Kim Jong Il Was Against Succession

Kim Jong Nam has revealed in a new interview that Kim Jong Il was “always against the third generation succession.”

“Even Premier Mao Zedong didn’t hand down power. It doesn’t fit with socialism, and my father too was against it,” Kim Jong Il’s eldest son told Tokyo Shimbun today, explaining that hereditary succession is unavoidable now “for the stability of the nation’s system.”

“I hope,” Kim went on, “that (Kim Jong Eun) will accede to my father’s achievements and make the people affluent. I hope that North-South relations will be adjusted so that tragedies like the Yeonpyeong Island shelling don’t happen.”

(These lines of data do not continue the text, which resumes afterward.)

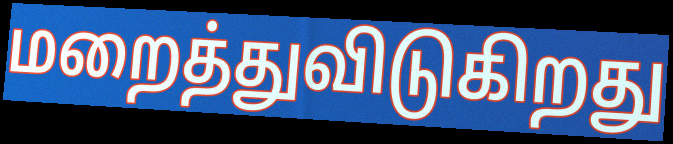
மறைத்துவிடுகிறது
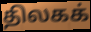
திலகக்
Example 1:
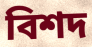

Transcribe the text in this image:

বিশদ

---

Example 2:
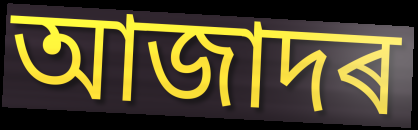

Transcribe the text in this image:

আজাদৰ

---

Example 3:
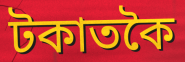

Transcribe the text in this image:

টকাতকৈ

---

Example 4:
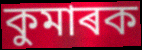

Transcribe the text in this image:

কুমাৰক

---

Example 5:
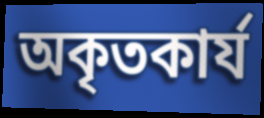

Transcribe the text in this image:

অকৃতকাৰ্য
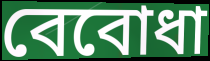
বেবোধা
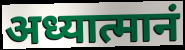
अध्यात्मानं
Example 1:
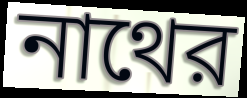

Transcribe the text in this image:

নাথের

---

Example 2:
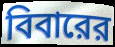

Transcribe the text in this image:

বিবারের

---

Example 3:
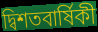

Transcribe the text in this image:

দ্বিশতবার্ষিকী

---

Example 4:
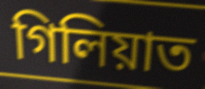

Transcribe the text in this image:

গিলিয়াত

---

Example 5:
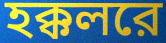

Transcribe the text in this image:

হক্কলরে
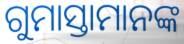
ଗୁମାସ୍ତାମାନଙ୍କ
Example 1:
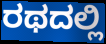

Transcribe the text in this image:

ರಥದಲ್ಲಿ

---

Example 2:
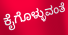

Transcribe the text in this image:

ಕೈಗೊಳ್ಳುವಂತೆ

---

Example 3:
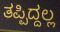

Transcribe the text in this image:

ತಪ್ಪಿದ್ದಲ್ಲ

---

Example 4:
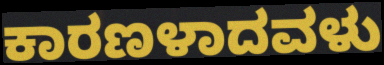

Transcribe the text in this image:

ಕಾರಣಳಾದವಳು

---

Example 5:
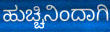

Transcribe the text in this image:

ಹುಚ್ಚಿನಿಂದಾಗಿ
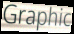
Graphic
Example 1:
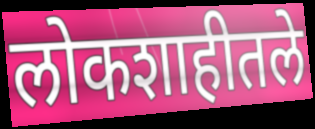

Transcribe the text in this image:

लोकशाहीतले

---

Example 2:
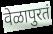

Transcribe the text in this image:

वेळापुरतं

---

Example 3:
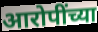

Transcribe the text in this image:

आरोपींच्या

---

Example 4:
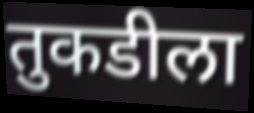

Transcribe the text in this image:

तुकडीला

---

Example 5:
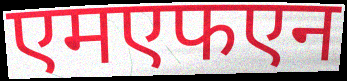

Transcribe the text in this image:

एमएफएन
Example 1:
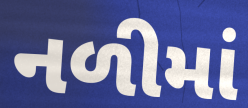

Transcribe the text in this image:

નળીમાં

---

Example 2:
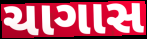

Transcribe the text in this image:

ચાગાસ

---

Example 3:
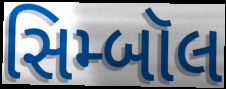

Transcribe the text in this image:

સિમ્બૉલ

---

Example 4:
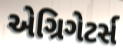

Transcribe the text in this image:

એગ્રિગેટર્સ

“It would be good,” he added, “if he became a leader whom the people can respect.”

Elsewhere, Kim also moved to deny the existence of a rift between himself and the Pyongyang regime which has led to suggestions that his life might be at risk, saying that the rumors are “groundless” and asserting that he occasionally offers his opinion to Kim Jong Il.

“I have never felt in any danger,” Kim reportedly said.

Always outspoken, Kim also explained why he believes North Korea is unlikely to give up its nuclear weapons, saying, “Our national strength comes from nuclear weapons, and as long as confrontation with the United States continues, the likelihood of giving them up is low.”

In a connected comment, Kim said that in his view the Yeonpyeong Island shelling happened both so as to emphasize the image of the area as one in conflict but also to “validate the justification for Military-first politics and the possession of nuclear weapons.”

Finally, Kim also expressed his support for profound changes in North Korea, pointing out, “The currency reform was a failure” and adding, “We need to take more interest in reform and opening. North Korea cannot become an economically powerful country in the current situation. North Korea hopes the most for the normalization of relations with the U.S. and the establishment of Korean Peninsula peace. After that, genuine economic reconstruction can begin.”

“I hope that North Korea becomes more secure and that the economy recovers,” Kim concluded, but was quick to add, “This is neither a challenge to my younger brother nor a complaint.”

This is not the first time Kim Jong Nam has expressed opposition to the third generation succession. In an interview with Japan’s TV Asahi on October 9th last year, the day before the celebration of the founding day of the Chosun Workers’ Party last year, he said that he was personally opposed to the succession, but added that “I believe there must have been good reasons for it internally, and as long as there are reasons, I think we have to follow them.”